Two pictures of the peace process

Jonathan Freedland has a piece in the Guardian today which sums up the present state of the peace process very well, but also illustrates some of the problems of trying to work out what is going on:

After several conversations with key players, two conflicting views emerge of what might be happening inside republicanism.

First, Freedland talks to former Sinn Fein Assembly Member John Kelly:

In his eyes, there is no meaningful space between the suits and the boots: they are both part of a single, "seamless political cloth".

Then to an unnamed republican source:

He speaks of a "shadow IRA within the IRA", centred on two dissenting members of the army council. It was this faction, he believes, that authorised the Northern Bank robbery – with no nod from Adams.

These two diverging pictures recur in a lot of journalistic coverage of the peace process lately:

The problem for the rest of us is knowing whether Adams and McGuinness are attempting to retrieve a situation internally where they have lost control, or whether they have been involved in this carry-on all along. If it is the latter, then doing business with them is hazardous. Vincent Browne, Sunday Business Post, 20 February 2005.

Are hardliners, thugs and criminal elements in the ascendancy, pushing aside those progressives who have brought the IRA on a major ideological journey since 1994? The answer is a resounding no…

…Senior republican and police sources have told Village there are no major splits in IRA ranks, no new hard men at the helm, no freelance operatives running wild. Suzanne Breen, The Village, 19 February 2005.

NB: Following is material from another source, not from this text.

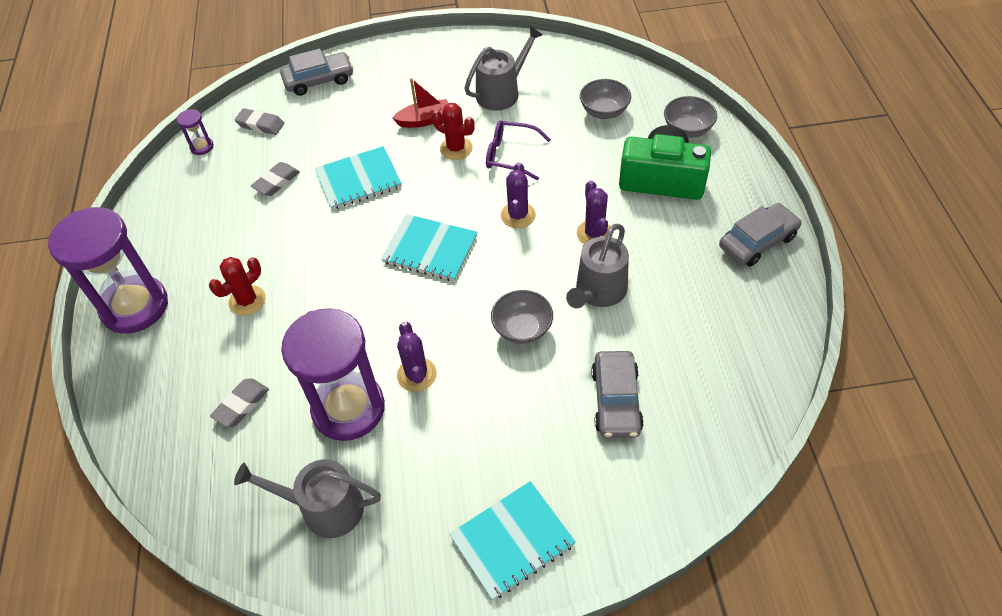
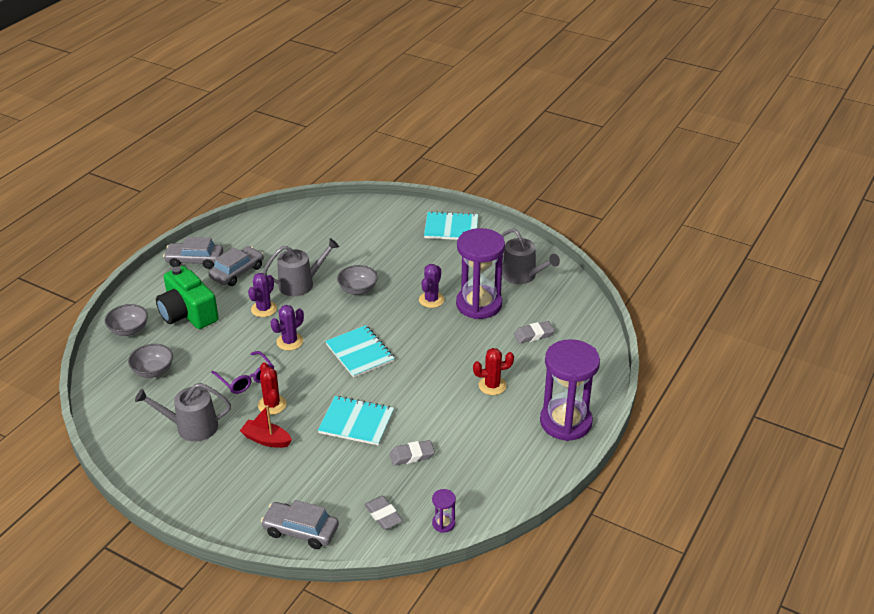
camera: 145 degrees left, 15 degrees down
grey car [591,351,644,438] -> grey car moved to [209,246,264,286]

The British and Irish Governments presumably have a clearer view than anyone else of what is going on, and the hard line they are taking suggests that they believe the latter picture.

In contrast to Vincent Browne, I believe that this scenario is the more hopeful one, as it means that republicans can still deliver a deal like the one that was almost reached in December.

The question is whether anyone else is still interested in reaching that deal. As Freedland remarks, the indications at the moment are quite negative, but we will only really find out after the Westminster election.